'Hamas wanted me alive, a dead soldier is worthless' - Gilad Schalit

Schalit was kidnapped on June 25, 2006, when the tank he was in along the Gaza Strip was attacked by Hamas terrorists.

 Former prime minister Benjamin Netanyahu speaks with Gilad Schalit during a memorial ceremony for Netanyahu's brother, Yoni Netanyahu, on the 40th anniversary of his death, at the Mount Herzl Military Cemetery, in Jerusalem, July 12, 2016. (photo credit: KOBI GIDEON/GPO)
Former prime minister Benjamin Netanyahu speaks with Gilad Schalit during a memorial ceremony for Netanyahu's brother, Yoni Netanyahu, on the 40th anniversary of his death, at the Mount Herzl Military Cemetery, in Jerusalem, July 12, 2016.
(photo credit: KOBI GIDEON/GPO)

Ten years after Gilad Schalit was released from captivity by Hamas, he spoke about the time he was held by the terror group in the Gaza Strip, saying that the group wanted to keep him alive since the value of a dead soldier was far less than a living one.

“A living soldier, his value is different from that of a dead soldier. It was important for them to keep me alive,” he said during a talk with Holocaust survivors. While he was afraid that his health might deteriorate, he said: “I was not sick. I was very thin, even now I am thin but I was a little thinner.”

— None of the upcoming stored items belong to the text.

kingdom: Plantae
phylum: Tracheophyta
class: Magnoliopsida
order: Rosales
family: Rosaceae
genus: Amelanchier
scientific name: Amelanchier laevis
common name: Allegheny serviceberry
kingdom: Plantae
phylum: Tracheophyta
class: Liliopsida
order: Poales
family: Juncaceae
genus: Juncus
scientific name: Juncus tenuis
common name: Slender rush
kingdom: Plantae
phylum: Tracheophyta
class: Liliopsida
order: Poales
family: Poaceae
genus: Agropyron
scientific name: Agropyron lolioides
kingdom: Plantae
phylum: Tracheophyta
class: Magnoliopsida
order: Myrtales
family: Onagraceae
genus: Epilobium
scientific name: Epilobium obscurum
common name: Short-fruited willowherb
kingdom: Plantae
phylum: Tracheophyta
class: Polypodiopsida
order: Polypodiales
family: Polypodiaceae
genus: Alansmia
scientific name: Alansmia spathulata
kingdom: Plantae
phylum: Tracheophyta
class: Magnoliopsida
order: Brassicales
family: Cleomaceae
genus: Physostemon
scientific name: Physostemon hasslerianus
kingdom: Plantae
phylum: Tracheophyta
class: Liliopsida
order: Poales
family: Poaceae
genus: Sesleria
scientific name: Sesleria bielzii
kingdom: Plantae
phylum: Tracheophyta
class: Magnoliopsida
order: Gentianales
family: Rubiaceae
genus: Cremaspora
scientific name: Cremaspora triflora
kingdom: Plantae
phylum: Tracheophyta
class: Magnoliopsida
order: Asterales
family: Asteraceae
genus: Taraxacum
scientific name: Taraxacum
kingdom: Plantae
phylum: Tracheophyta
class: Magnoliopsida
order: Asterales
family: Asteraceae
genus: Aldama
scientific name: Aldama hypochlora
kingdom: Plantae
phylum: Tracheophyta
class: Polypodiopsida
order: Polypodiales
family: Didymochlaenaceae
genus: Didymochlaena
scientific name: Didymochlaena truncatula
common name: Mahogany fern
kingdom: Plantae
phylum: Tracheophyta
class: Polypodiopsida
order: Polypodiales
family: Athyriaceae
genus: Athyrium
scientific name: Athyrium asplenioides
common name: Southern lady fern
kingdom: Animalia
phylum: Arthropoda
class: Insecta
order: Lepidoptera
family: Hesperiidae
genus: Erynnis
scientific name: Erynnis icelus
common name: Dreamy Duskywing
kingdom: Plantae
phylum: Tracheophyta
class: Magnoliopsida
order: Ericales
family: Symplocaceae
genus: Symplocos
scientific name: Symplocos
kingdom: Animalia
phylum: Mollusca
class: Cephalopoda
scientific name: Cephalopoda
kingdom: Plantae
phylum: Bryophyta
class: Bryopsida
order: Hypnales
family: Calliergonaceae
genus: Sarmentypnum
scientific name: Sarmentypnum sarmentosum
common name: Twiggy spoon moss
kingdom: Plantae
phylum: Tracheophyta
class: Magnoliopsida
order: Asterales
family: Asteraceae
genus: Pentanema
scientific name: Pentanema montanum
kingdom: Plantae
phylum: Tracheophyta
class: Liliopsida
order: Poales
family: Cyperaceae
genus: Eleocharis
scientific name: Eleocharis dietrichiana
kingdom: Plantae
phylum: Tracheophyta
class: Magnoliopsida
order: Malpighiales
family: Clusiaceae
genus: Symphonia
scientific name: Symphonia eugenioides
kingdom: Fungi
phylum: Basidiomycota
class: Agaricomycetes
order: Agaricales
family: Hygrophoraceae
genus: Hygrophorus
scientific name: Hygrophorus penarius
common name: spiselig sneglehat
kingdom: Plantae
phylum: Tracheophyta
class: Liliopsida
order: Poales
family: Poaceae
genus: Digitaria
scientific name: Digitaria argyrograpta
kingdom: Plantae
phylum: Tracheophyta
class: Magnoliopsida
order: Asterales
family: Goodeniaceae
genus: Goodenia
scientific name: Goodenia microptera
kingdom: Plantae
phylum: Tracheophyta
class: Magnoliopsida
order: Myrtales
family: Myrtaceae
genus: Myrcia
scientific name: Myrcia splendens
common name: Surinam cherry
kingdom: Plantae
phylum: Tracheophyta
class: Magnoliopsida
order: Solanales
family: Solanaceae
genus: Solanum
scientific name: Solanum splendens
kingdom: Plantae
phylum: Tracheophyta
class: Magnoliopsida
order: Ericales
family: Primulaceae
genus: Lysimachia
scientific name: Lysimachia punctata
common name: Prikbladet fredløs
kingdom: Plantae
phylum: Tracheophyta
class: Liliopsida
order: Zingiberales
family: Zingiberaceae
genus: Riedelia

“All in all, as an organization, Hamas wanted to keep me in good shape, in good physical condition,” he said.

The meeting between Schalit and the group was aired on N12 on Friday night.

Schalit was kidnapped on June 25, 2006, when the tank he was serving in along the Gaza Strip was attacked by Hamas terrorists who infiltrated the Israeli side of the border through a tunnel they dug near the Kerem Shalom crossing.

Gilad Shalit and his girlfriend Nitzan at Shalva gala.  (credit: Courtesy)
Gilad Shalit and his girlfriend Nitzan at Shalva gala. (credit: Courtesy)

The tank’s commander, Lt. Hanan Barak, as well as the other soldier in the tank, St.-Sgt. Pavel Slutsker, were killed and one other soldier was wounded. Schalit was abducted and brought back to the Strip, where he was held until a prisoner exchange deal was agreed upon.

He was handed back to Israel in a deal brokered by German and Egyptian mediators on October 18, 2011, five years after he was abducted, in exchange for 1,027 Palestinians held in Israeli jails.

Schalit, who rarely speaks to the media, told the group that while he was being held, “the country gave me hope,” despite having a “certain pessimism and a lot of uncertainty” about being released “because it was impossible to know how it would end.”

During his five years as a Hamas hostage, the group kept him in one location and moved him to a different location only a few times. He said he was unaware of the efforts to free him until later in his captivity when he listened to Israeli media on the radio.

“I had a hard time hearing it, because all the negotiations would end in disappointment, so it was very discouraging to hear it.”

Schalit told the survivors that in retrospect, one of the qualities that he developed while in captivity was individualism and how to be alone.

“You have to be with yourself all the time, and not break down. That might be what helped me. In the past [before his abduction] I was not the most sociable person who was surrounded by a lot of friends and a big family. Maybe that’s what helped me.”

He was told about his release a week before it happened, and now 10 years later, he’s newly married and “leads a normal life.”

“As you can see, I’m in good shape,” he said. Though he said he is in treatment and that there was a difficult period. “I went through these past years relatively peacefully, and overall I have recovered.”

Hamas currently holds the bodies of two IDF soldiers killed in the 2014 war, Hadar Goldin and Oron Shaul, as well as two Israeli civilians believed to be alive – Hisham al-Sayed and Avera Mengistu.

On Friday, Hamas politburo member Moussa Abu Marzouk told the London-based Al-Araby Al-Jadeed that there has been a “fundamental development” and that a prisoner exchange can be “ready within weeks if the occupation responds to the movement’s demands.”

Israel and Hamas have been holding indirect talks about a prisoner exchange via Egypt.